MAGE:A Multi-stage Avatar Generator with Sparse Observations
This addresses the challenge of realistic full-body motion prediction from limited sensor data for AR/VR applications, representing a novel methodological improvement rather than a foundational breakthrough.
The paper tackles the problem of inferring full-body poses from sparse 3-joint observations in AR/VR applications, proposing MAGE, a multi-stage avatar generator that progressively refines predictions from 6 to 22 joints, achieving significantly better accuracy and continuity than state-of-the-art methods.

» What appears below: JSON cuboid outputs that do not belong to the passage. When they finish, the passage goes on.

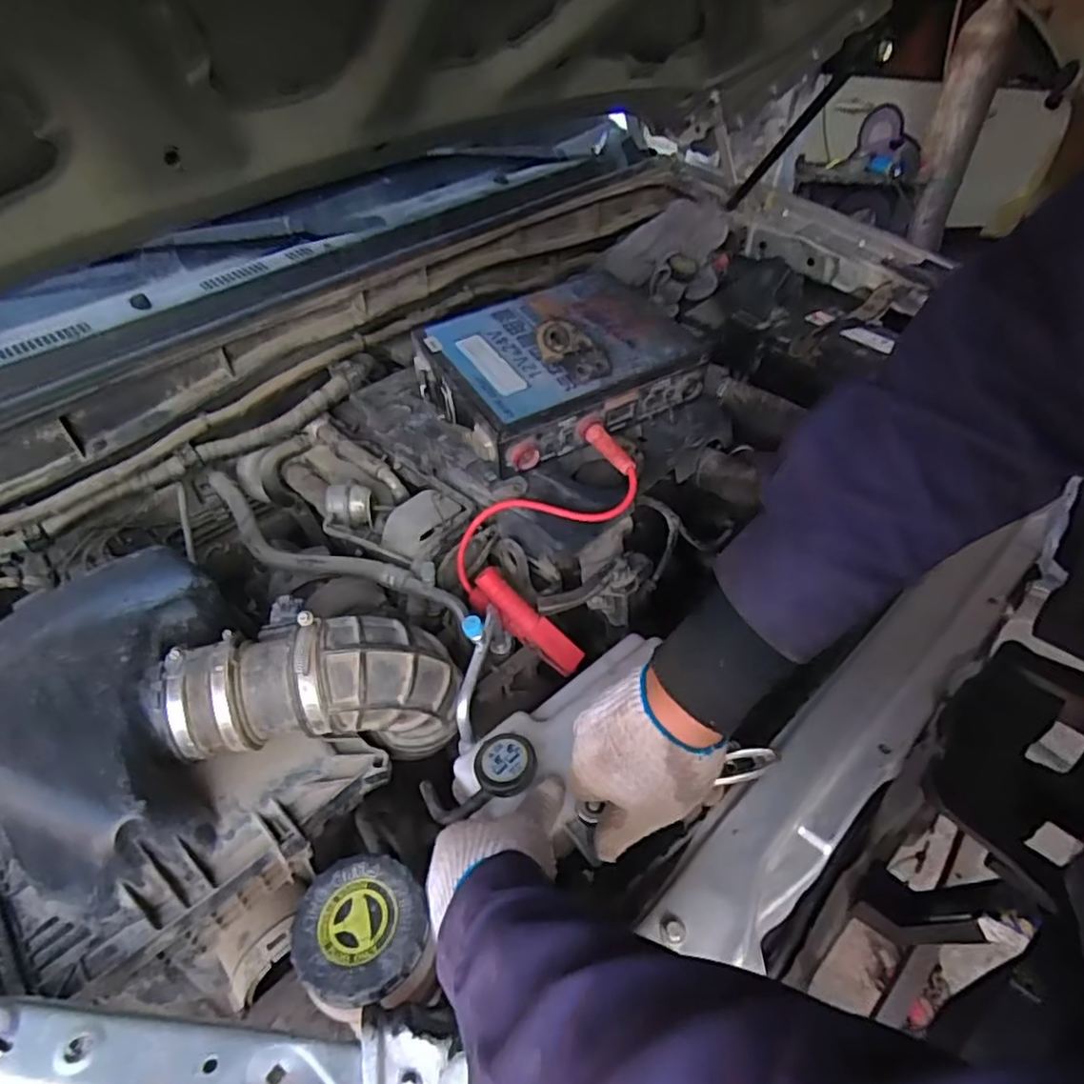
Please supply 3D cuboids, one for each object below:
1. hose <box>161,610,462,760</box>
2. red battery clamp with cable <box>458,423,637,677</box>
[{"bbox_3d":[-0.184,0.128,0.549,0.231,0.122,0.083,3,37,-19],"label":"hose"},{"bbox_3d":[0.003,-0.009,0.720,0.170,0.168,0.207,19,43,19],"label":"red battery clamp with cable"}]

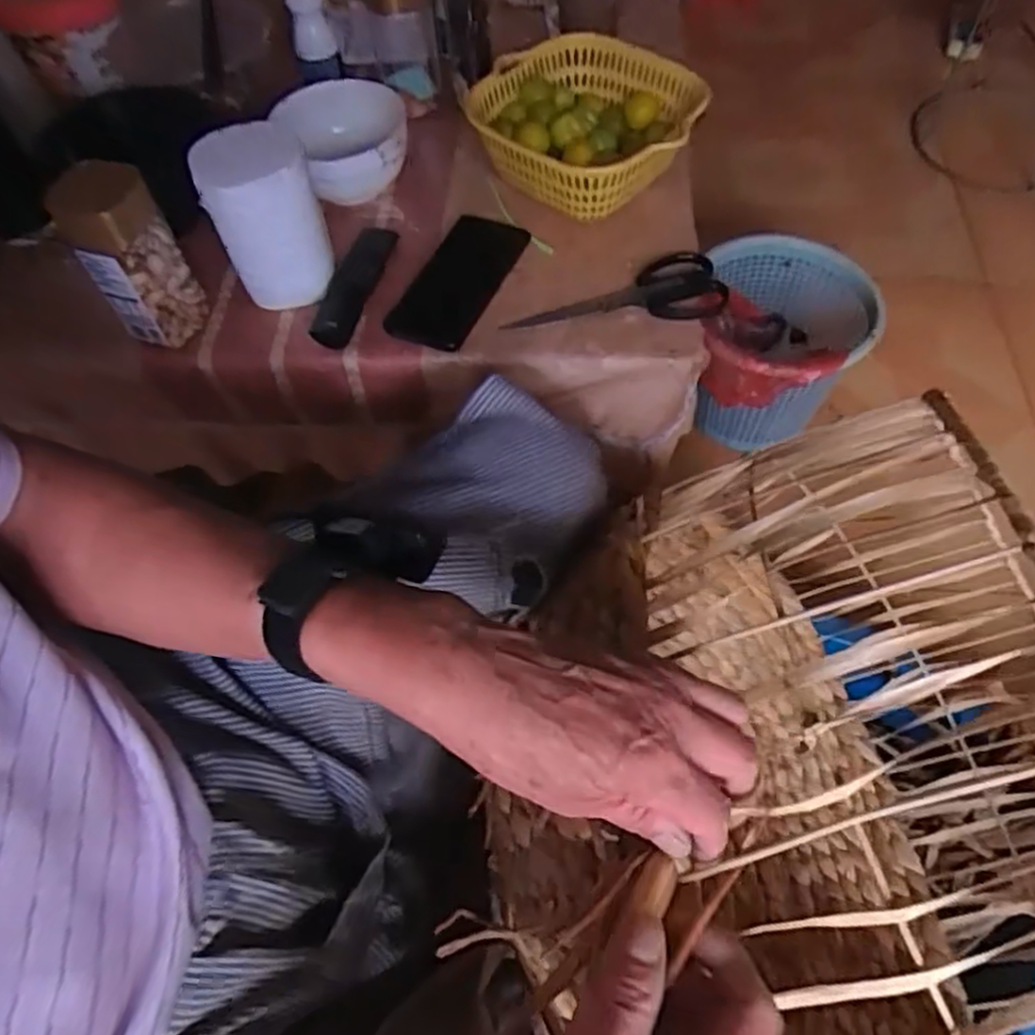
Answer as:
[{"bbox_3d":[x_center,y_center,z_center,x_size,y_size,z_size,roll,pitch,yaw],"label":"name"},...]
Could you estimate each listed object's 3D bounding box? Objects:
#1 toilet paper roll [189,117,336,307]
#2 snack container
[{"bbox_3d":[-0.220,-0.265,0.662,0.089,0.131,0.082,-20,60,-7],"label":"toilet paper roll"},{"bbox_3d":[-0.320,-0.215,0.622,0.073,0.136,0.066,-34,63,-15],"label":"snack container"}]

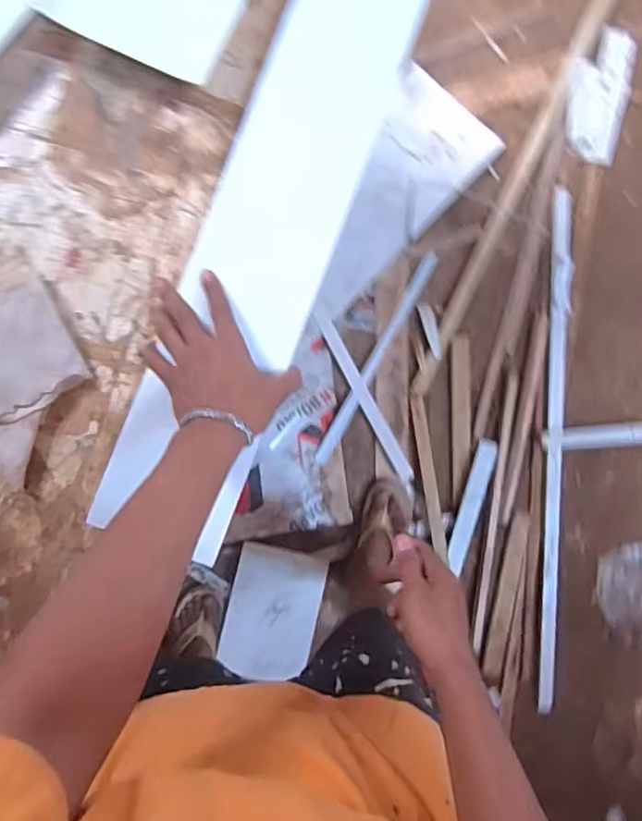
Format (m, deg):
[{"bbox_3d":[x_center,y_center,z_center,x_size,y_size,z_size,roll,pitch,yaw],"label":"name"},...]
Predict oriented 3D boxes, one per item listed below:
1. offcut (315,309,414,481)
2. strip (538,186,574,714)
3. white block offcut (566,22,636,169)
[{"bbox_3d":[0.100,-0.037,1.357,0.032,0.014,0.441,-28,91,-6],"label":"offcut"},{"bbox_3d":[0.569,0.080,1.396,0.046,0.019,1.242,3,88,-6],"label":"strip"},{"bbox_3d":[0.701,-0.799,1.464,0.144,0.050,0.349,11,87,-6],"label":"white block offcut"}]

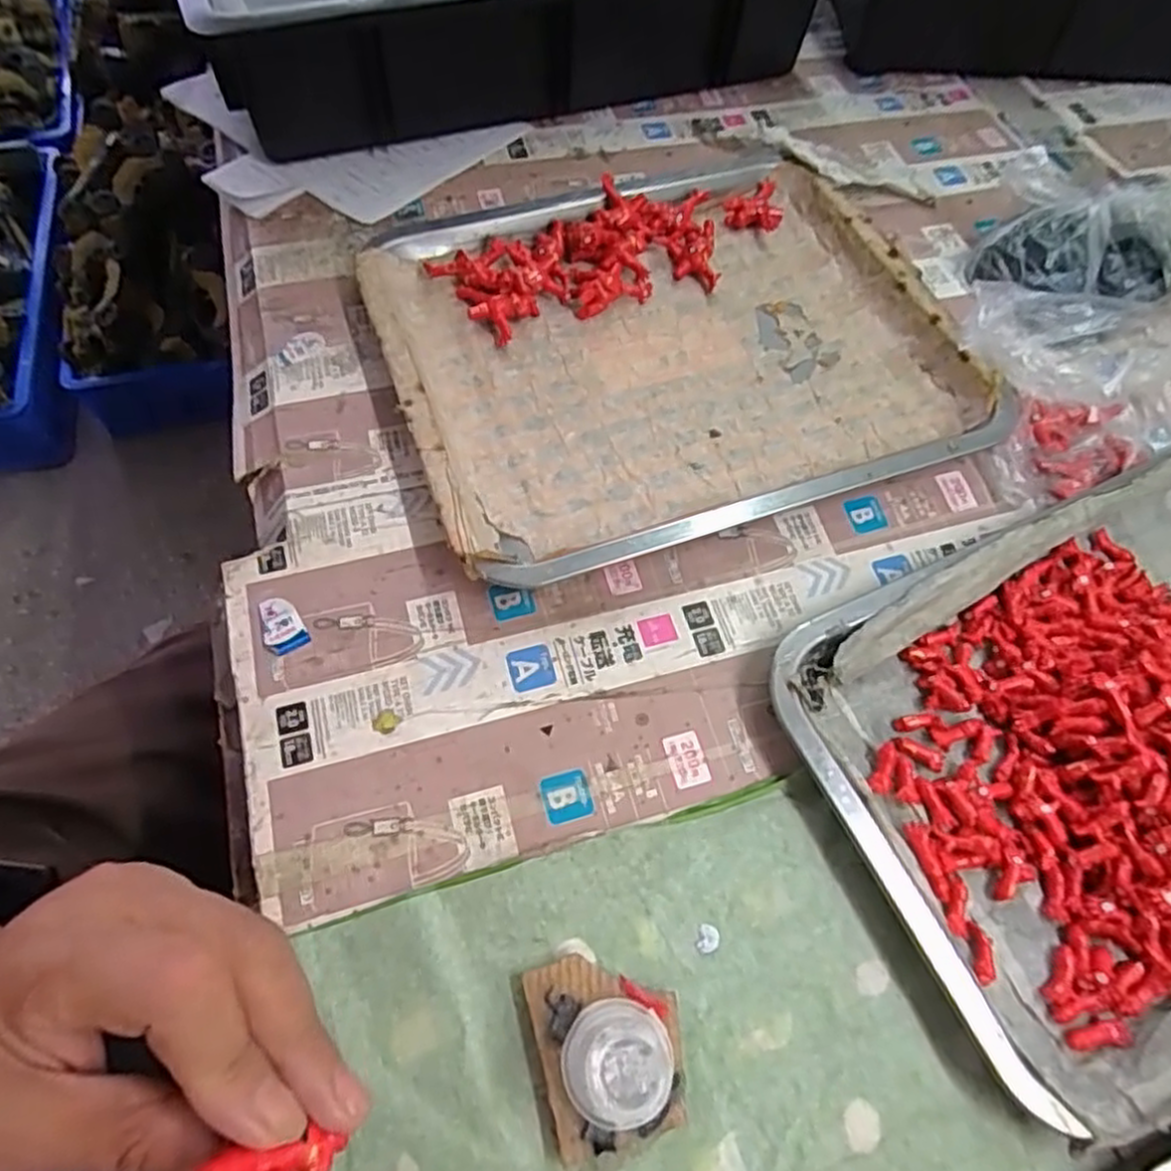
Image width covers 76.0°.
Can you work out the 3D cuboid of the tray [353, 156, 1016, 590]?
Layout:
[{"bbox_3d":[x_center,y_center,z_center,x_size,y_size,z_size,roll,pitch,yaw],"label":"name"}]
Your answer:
[{"bbox_3d":[0.046,-0.139,0.420,0.302,0.028,0.254,-18,65,-12],"label":"tray"}]

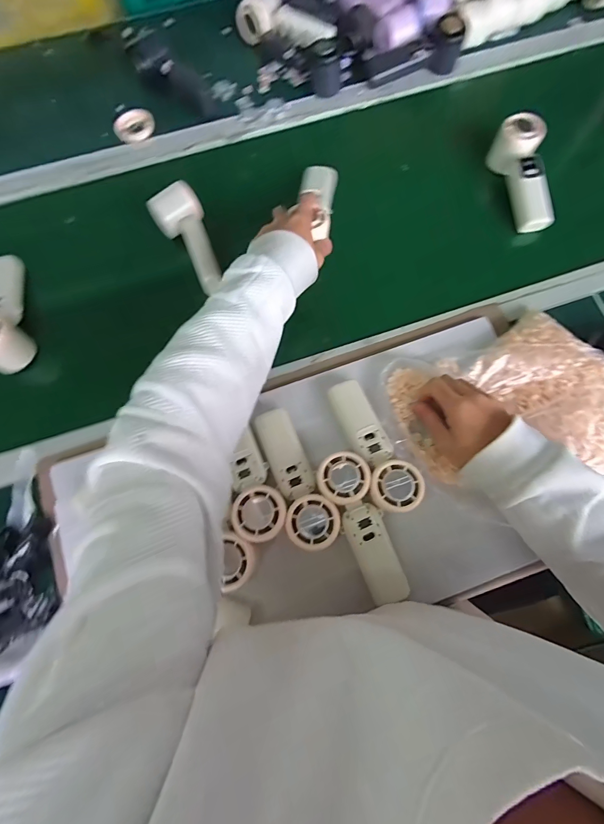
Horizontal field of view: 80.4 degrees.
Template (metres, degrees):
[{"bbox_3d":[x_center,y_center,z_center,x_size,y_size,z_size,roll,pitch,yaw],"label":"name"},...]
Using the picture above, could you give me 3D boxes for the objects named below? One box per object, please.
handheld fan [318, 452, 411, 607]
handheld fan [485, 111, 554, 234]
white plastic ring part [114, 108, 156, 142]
[{"bbox_3d":[0.066,0.128,0.395,0.053,0.052,0.163,-19,76,-4],"label":"handheld fan"},{"bbox_3d":[0.330,-0.352,0.532,0.055,0.065,0.160,-6,76,-1],"label":"handheld fan"},{"bbox_3d":[-0.275,-0.470,0.587,0.066,0.013,0.066,0,76,1],"label":"white plastic ring part"}]

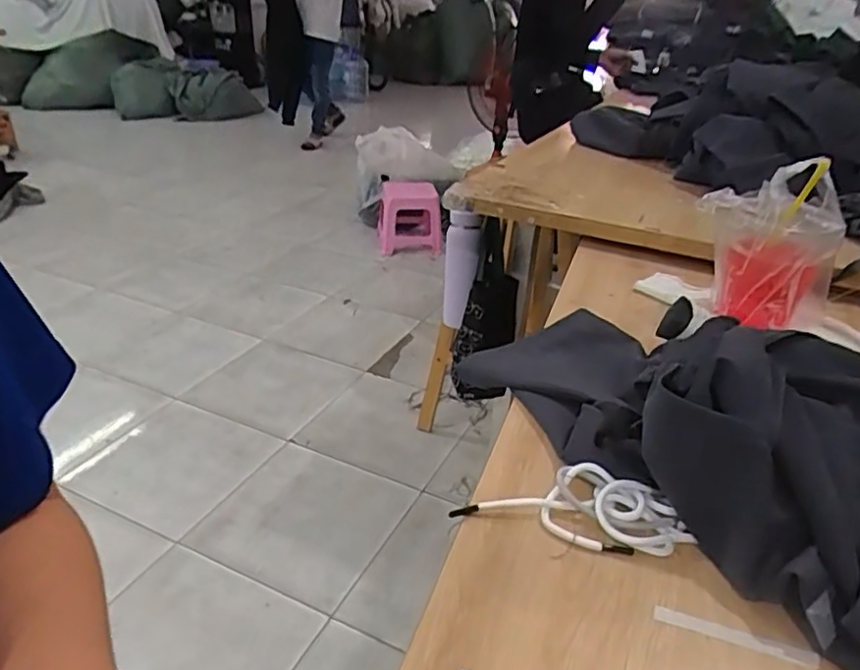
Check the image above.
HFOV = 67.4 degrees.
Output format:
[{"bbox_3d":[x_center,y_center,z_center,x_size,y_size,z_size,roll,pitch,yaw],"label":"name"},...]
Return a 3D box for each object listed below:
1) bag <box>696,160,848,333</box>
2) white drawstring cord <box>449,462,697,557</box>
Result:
[{"bbox_3d":[0.401,-0.108,0.770,0.151,0.177,0.102,20,34,30],"label":"bag"},{"bbox_3d":[0.111,0.130,0.497,0.170,0.028,0.060,9,30,14],"label":"white drawstring cord"}]

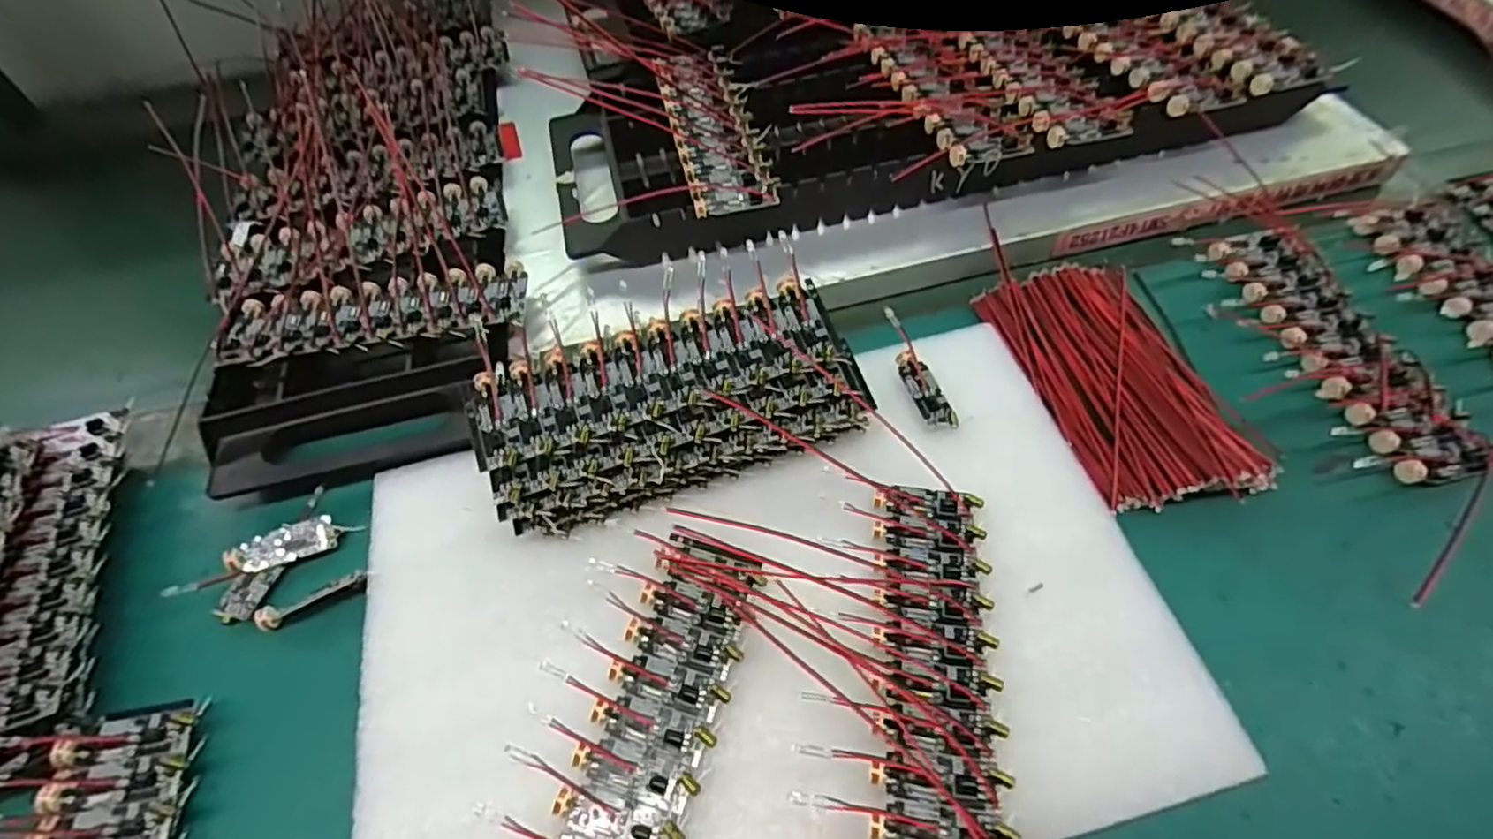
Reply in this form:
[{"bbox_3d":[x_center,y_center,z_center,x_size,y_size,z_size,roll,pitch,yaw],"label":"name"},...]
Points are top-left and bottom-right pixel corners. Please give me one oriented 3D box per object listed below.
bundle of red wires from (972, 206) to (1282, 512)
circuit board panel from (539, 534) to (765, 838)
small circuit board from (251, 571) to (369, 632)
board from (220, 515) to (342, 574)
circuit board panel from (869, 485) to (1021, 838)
[{"bbox_3d":[0.180,-0.028,0.335,0.083,0.011,0.148,-12,58,-5],"label":"bundle of red wires"},{"bbox_3d":[-0.036,0.115,0.255,0.045,0.007,0.149,14,60,11],"label":"circuit board panel"},{"bbox_3d":[-0.190,0.079,0.302,0.049,0.010,0.009,-21,59,-11],"label":"small circuit board"},{"bbox_3d":[-0.212,0.058,0.317,0.045,0.004,0.016,-19,81,-18],"label":"board"},{"bbox_3d":[0.070,0.089,0.254,0.044,0.006,0.152,6,49,6],"label":"circuit board panel"}]

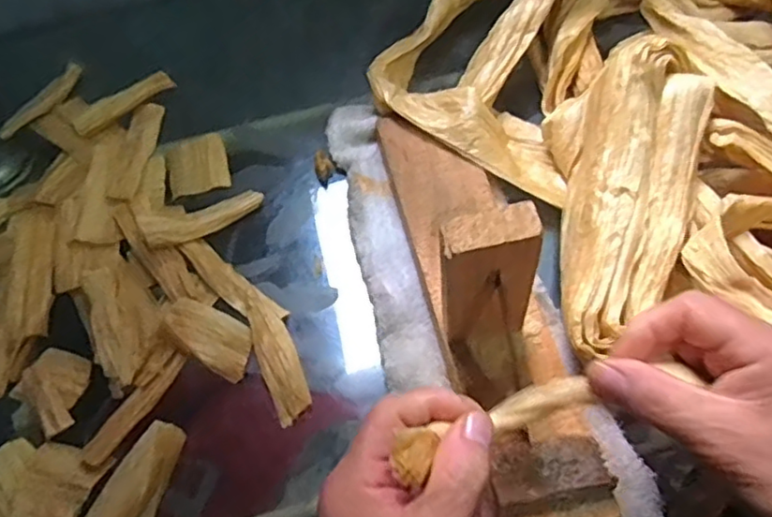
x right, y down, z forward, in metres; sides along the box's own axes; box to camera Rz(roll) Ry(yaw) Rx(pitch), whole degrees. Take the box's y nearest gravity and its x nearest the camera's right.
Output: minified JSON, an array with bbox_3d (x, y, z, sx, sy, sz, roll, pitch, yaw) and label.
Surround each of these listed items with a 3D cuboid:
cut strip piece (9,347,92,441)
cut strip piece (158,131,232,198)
[{"bbox_3d":[-0.192,0.075,0.364,0.042,0.008,0.045,16,62,11],"label":"cut strip piece"},{"bbox_3d":[-0.133,-0.067,0.447,0.042,0.004,0.051,-17,61,-8],"label":"cut strip piece"}]

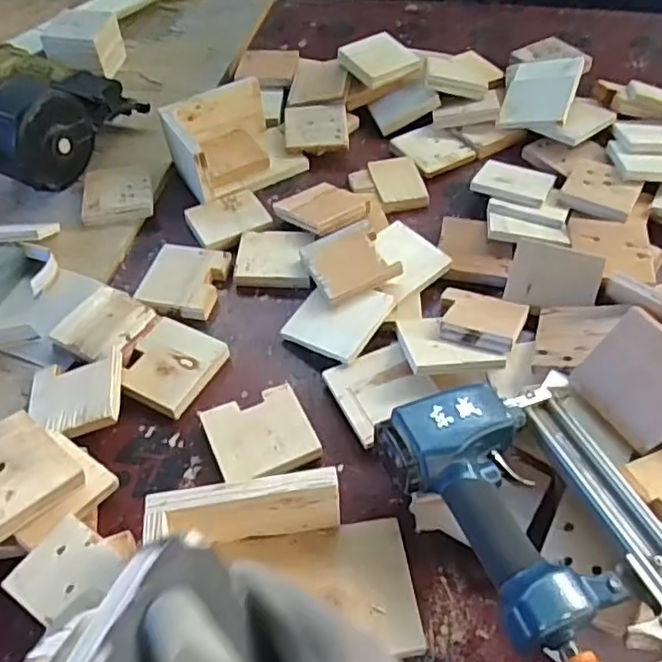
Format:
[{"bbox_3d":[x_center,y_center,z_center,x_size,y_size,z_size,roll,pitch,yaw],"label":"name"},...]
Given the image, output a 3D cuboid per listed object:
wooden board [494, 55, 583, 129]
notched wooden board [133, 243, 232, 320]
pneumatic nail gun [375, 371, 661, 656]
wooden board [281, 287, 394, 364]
[{"bbox_3d":[0.294,-0.339,0.874,0.101,0.016,0.142,6,59,23],"label":"wooden board"},{"bbox_3d":[-0.168,-0.060,0.712,0.086,0.020,0.092,12,52,9],"label":"notched wooden board"},{"bbox_3d":[0.165,0.134,0.467,0.183,0.049,0.226,-18,54,-15],"label":"pneumatic nail gun"},{"bbox_3d":[0.006,-0.014,0.650,0.091,0.010,0.088,19,63,28],"label":"wooden board"}]

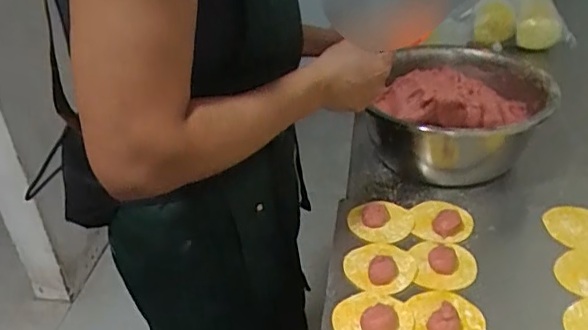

Inferring full-body poses from Head Mounted Devices, which capture only 3-joint observations from the head and wrists, is a challenging task with wide AR/VR applications. Previous attempts focus on learning one-stage motion mapping and thus suffer from an over-large inference space for unobserved body joint motions. This often leads to unsatisfactory lower-body predictions and poor temporal consistency, resulting in unrealistic or incoherent motion sequences. To address this, we propose a powerful Multi-stage Avatar GEnerator named MAGE that factorizes this one-stage direct motion mapping learning with a progressive prediction strategy. Specifically, given initial 3-joint motions, MAGE gradually inferring multi-scale body part poses at different abstract granularity levels, starting from a 6-part body representation and gradually refining to 22 joints. With decreasing abstract levels step by step, MAGE introduces more motion context priors from former prediction stages and thus improves realistic motion completion with richer constraint conditions and less ambiguity. Extensive experiments on large-scale datasets verify that MAGE significantly outperforms state-of-the-art methods with better accuracy and continuity.